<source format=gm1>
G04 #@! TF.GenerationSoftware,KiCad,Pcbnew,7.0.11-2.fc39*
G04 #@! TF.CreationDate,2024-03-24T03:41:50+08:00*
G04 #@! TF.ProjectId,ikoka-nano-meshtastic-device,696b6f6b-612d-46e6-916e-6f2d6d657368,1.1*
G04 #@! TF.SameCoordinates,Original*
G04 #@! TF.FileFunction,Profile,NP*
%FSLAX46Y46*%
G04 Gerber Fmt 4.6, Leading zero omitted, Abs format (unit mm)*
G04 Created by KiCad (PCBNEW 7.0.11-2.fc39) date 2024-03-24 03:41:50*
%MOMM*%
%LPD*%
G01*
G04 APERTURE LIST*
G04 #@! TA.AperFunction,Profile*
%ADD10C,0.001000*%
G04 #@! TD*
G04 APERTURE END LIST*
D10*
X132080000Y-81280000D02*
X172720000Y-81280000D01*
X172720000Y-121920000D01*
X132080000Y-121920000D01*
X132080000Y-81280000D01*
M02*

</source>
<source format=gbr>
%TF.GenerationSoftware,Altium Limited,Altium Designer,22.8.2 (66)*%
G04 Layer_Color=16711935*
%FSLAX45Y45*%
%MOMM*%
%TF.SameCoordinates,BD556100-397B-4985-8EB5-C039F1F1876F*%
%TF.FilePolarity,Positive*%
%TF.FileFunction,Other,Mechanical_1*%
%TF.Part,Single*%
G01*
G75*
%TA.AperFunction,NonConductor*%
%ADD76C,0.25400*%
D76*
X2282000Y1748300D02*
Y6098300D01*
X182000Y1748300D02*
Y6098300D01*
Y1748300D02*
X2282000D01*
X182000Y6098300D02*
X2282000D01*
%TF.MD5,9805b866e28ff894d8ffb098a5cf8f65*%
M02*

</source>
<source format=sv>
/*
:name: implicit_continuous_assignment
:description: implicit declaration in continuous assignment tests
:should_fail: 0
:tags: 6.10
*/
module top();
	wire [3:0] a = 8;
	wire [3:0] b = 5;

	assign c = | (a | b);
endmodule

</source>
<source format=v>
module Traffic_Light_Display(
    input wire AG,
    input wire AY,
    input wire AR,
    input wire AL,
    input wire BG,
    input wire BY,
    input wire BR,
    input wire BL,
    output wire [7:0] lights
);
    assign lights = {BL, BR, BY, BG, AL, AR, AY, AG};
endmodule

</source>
+ + + + +
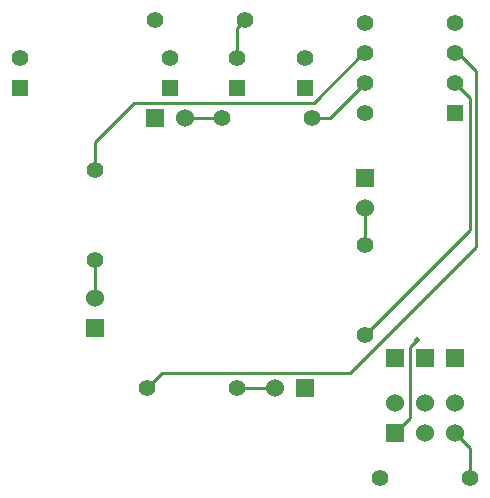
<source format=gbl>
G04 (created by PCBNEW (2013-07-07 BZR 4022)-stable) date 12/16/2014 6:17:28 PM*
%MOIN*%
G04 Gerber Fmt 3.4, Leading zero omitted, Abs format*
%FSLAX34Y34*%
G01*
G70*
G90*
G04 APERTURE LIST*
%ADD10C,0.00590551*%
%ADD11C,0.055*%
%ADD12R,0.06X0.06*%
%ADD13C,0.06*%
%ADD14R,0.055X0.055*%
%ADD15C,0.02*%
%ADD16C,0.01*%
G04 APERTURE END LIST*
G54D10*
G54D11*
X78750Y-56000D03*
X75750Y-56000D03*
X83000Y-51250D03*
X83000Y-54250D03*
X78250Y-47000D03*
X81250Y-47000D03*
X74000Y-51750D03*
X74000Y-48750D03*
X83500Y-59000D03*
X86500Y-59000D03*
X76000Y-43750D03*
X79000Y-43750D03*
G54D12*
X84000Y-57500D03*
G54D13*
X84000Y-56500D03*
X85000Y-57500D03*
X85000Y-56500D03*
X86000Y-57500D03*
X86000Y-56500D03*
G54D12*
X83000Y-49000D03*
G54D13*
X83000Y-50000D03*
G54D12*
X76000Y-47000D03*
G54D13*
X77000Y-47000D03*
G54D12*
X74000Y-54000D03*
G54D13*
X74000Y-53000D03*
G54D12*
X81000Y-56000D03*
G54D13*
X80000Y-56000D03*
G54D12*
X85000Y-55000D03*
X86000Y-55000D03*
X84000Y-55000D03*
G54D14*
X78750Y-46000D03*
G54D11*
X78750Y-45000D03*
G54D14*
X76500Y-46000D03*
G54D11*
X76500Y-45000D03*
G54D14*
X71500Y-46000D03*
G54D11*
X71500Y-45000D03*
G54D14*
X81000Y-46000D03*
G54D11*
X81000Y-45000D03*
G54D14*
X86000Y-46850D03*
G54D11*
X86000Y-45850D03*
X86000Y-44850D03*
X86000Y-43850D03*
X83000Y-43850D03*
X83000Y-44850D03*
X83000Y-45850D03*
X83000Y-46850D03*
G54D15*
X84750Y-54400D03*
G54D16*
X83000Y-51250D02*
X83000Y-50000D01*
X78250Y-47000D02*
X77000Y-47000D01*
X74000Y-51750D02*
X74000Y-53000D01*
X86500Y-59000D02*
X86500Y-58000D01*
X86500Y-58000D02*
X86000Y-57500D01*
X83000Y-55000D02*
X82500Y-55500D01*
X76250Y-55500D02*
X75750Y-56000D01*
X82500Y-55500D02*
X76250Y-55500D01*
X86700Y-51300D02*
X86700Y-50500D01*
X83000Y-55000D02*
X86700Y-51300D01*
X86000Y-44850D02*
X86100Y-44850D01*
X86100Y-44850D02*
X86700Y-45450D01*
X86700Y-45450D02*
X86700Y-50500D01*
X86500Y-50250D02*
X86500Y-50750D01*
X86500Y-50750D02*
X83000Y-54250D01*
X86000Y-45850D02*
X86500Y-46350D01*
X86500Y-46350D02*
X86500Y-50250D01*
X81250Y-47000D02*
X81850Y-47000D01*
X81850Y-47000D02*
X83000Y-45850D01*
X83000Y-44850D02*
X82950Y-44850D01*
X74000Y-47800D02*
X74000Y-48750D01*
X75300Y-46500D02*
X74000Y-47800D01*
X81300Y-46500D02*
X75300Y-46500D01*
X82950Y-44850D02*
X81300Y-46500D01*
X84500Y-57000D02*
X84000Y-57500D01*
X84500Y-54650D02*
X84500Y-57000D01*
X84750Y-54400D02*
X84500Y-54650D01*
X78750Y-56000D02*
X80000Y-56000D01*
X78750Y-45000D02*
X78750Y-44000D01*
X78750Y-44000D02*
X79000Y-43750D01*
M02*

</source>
+ + + + +
= Exercise =
Find the number of lines in the entries above that hold the string "input", and write only that number.

= Solution to this task =
8